*What you need to do*.
Word for word, write the lines below out again, with no pictures.

*Dataset entries*.

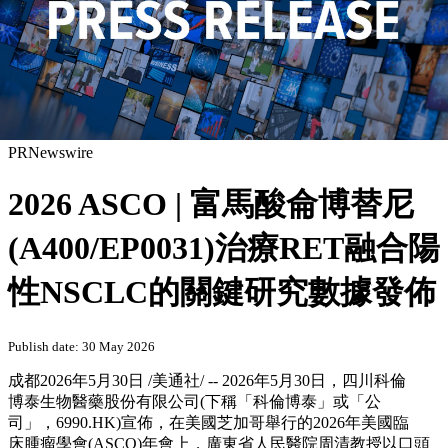
PRNewswire
2026 ASCO | 富馬酸侖博替尼
(A400/EP0031)治療RET融合陽
性NSCLC的關鍵研究數據發佈
Publish date: 30 May 2026
成都
2026年5月30日
/美通社/ -- 2026年5月30日，四川科倫
博泰生物醫藥股份有限公司(下稱「科倫博泰」或「公
司」，6990.HK)宣佈，在美國芝加哥舉行的2026年美國臨
床腫瘤學會(ASCO)年會上，廣東省人民醫院周清教授以口頭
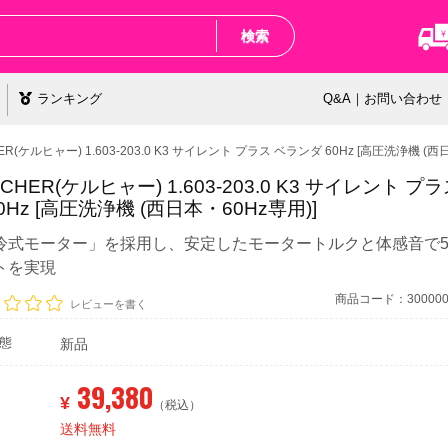
検索
ランキング
Q&A｜お問い合わせ
ER(ケルヒャー) 1.603-203.0 K3 サイレント プラス ベランダ 60Hz [高圧洗浄機 (西
CHER(ケルヒャー) 1.603-203.0 K3 サイレント プ
0Hz [高圧洗浄機 (西日本・60Hz専用)]
冷式モーター」を採用し、安定したモータートルクと体感音で5
トを実現
商品コード：3000000
レビューを書く
態
新品
39,380
¥
（税込）
送料無料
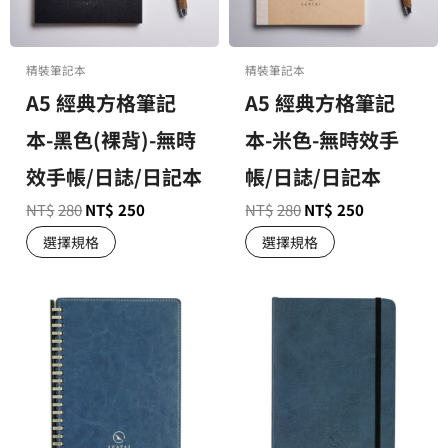
精裝筆記本
精裝筆記本
A5 經典方格筆記
A5 經典方格筆記
本-黑色(裸背)-無時
本-米色-無時效手
效手帳/日誌/日記本
帳/日誌/日記本
NT$
280
NT$
250
NT$
280
NT$
250
選擇規格
選擇規格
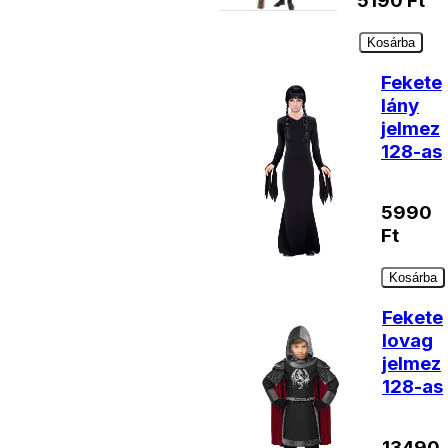
5190
Ft
Kosárba
Fekete
lány
jelmez
128-as
5990
Ft
Kosárba
Fekete
lovag
jelmez
128-as
13490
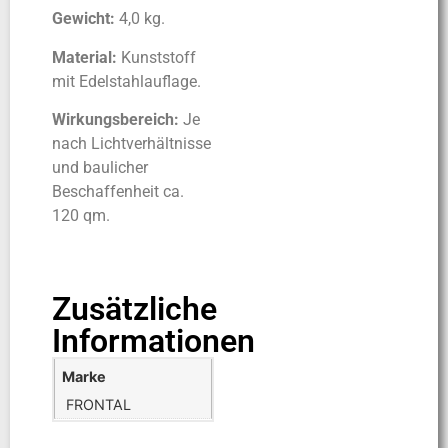
G
ewicht:
4,0 kg.
Material:
Kunststoff
mit Edelstahlauflage.
Wirkungsbereich:
Je
nach Lichtverhältnisse
und baulicher
Beschaffenheit ca.
120 qm.
Zusätzliche
Informationen
Marke
FRONTAL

*Solution below*.
PRNewswire
2026 ASCO | 富馬酸侖博替尼
(A400/EP0031)治療RET融合陽
性NSCLC的關鍵研究數據發佈
Publish date: 30 May 2026
成都
2026年5月30日
/美通社/ -- 2026年5月30日，四川科倫
博泰生物醫藥股份有限公司(下稱「科倫博泰」或「公
司」，6990.HK)宣佈，在美國芝加哥舉行的2026年美國臨
床腫瘤學會(ASCO)年會上，廣東省人民醫院周清教授以口頭
検索
ランキング
Q&A｜お問い合わせ
ER(ケルヒャー) 1.603-203.0 K3 サイレント プラス ベランダ 60Hz [高圧洗浄機 (西
CHER(ケルヒャー) 1.603-203.0 K3 サイレント プ
0Hz [高圧洗浄機 (西日本・60Hz専用)]
冷式モーター」を採用し、安定したモータートルクと体感音で5
トを実現
商品コード：3000000
レビューを書く
態
新品
39,380
¥
（税込）
送料無料
精裝筆記本
精裝筆記本
A5 經典方格筆記
A5 經典方格筆記
本-黑色(裸背)-無時
本-米色-無時效手
效手帳/日誌/日記本
帳/日誌/日記本
NT$
280
NT$
250
NT$
280
NT$
250
選擇規格
選擇規格
5190
Ft
Kosárba
Fekete
lány
jelmez
128-as
5990
Ft
Kosárba
Fekete
lovag
jelmez
128-as
13490
G
ewicht:
4,0 kg.
Material:
Kunststoff
mit Edelstahlauflage.
Wirkungsbereich:
Je
nach Lichtverhältnisse
und baulicher
Beschaffenheit ca.
120 qm.
Zusätzliche
Informationen
Marke
FRONTAL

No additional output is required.